** TEXT SECTION follows **

When creating a component via TestComponentBuilder the ngOnChanges-Callback is not executed. Having a component like this:

export class TimePickerComponent {

  @Input("time") private timeString = "";

  ngOnInit() {
    console.log("init")
  }
  ngOnChanges(changes) {
    console.log("changes");

    //do some transformation on the timeString- inputbinding
    }
  }
...
}

And creating the component in the test like this:

 it('display passed time in input fields', (done) => {
    tcb
      .createAsync(TimePickerComponent)
      .then(fixture => {
        let timePicker: TimePickerComponent = fixture.componentInstance;
        (<any>timePicker).timeString = "11:20:23";
     //   timePicker.ngOnChanges(null);  ->> needs to be called manually
        fixture.detectChanges();

        let hourInput = fixture.debugElement.query(By.css('#hours > input'));
        expect(hourInput.nativeElement.value).toBe("11");
        done();
      });
  });

the ngOnChanges callback of the component gets never called. (ngOnInit gets called by the way). To fix the test it is currently needed to call ngOnChanges manually…

Expected/desired behavior

ngOnChanges should be called while initializing the component

What is the motivation / use case for changing the behavior?

Being able to test components that use ngOnChanges callback without having to call the method manually

Please tell us about your environment:

  • Angular version: 2.0.0-rc.4
  • Browser: [all ]
  • Language: [all]

About this issue

  • Original URL
  • State: closed
  • Created 8 years ago
  • Reactions: 35
  • Comments: 23 (4 by maintainers)

** End of TEXT SECTION **
** INFORMATION GIVEN follows **

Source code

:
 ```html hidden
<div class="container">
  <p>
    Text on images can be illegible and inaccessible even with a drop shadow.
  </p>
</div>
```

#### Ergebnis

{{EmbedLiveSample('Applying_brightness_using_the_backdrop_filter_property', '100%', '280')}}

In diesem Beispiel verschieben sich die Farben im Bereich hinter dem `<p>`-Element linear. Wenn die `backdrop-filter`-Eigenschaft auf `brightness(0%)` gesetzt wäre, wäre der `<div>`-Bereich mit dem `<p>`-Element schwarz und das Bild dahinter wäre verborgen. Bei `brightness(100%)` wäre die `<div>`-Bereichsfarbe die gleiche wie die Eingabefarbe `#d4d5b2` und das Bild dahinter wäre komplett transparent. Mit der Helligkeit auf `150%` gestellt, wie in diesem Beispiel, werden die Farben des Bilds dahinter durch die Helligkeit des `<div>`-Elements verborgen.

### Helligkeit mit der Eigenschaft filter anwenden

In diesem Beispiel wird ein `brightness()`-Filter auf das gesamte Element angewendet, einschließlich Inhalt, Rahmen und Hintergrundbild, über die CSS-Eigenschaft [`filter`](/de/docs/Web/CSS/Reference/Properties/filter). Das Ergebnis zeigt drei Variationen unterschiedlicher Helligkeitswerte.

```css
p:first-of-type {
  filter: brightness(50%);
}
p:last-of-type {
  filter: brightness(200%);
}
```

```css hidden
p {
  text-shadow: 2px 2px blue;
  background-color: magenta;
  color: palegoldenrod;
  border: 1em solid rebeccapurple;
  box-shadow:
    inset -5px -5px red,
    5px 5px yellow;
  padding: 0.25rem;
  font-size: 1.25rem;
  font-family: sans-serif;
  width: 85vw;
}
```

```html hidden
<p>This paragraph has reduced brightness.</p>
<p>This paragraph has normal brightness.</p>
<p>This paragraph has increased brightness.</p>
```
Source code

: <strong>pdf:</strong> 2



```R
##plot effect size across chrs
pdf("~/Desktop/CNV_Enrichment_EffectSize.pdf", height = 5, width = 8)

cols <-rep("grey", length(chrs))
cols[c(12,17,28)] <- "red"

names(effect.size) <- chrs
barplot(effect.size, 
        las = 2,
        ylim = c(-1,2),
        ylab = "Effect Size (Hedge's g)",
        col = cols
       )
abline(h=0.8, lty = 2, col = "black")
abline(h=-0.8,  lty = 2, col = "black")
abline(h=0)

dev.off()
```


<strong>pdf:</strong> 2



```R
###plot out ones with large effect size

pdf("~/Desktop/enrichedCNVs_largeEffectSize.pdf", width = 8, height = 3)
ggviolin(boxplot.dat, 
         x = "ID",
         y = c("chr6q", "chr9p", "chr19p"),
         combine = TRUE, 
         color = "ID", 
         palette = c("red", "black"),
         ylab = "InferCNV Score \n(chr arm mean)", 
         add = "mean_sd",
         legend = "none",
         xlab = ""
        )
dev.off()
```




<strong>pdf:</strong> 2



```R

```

** End of INFORMATION GIVEN **

# TASKS FOR THIS EXERCISE
1) Name each environment detail in the Angular issue report and give its value.
2) Write the next part of the Angular issue report, starting after its final line.

# PER-TASK ANSWERS
1)
- Angular version: 2.0.0-rc.4
- Browser: all
- Language: all

2)
Commits related to this issue

Most upvoted comments

It burdensome and arguably impractical to create a dummy parent component just to have it pass a value via Input() to trigger ngOnChanges(). This especially true when unit testing.

Why is it that detectChanges() cannot trigger the ngOnChanges() hook?

I would actually expect that fixture.detectChanges(); will trigger the ngOnChange callback as it anyways synchronises the state between the component and the view…

In any case, this needs to be clarified in the docs as suggested by @StdVectorBool.

this is still an issue in Angular 2.0 Final Release

I understand why the framework specifies the event model for ngOnChanges that way but the behavior from the testing infrastructure is not intuitive. The majority of comments in the thread suggest the natural expectation is that the test code should automatically be executed in an ngZone as if it was application code.

Granted there are other things in the existing testing infrastructure (fixture.detectChanges(), fakeAsync(), tick()) that already establish a convention that this seamlessness can’t be expected… so perhaps this just needs better documentation in the Testing manual?

I’m working with angular 2.1 and still meeting this issue.

Can this issue be reopened, as the angular.io repository has been archived and the docs still need updating.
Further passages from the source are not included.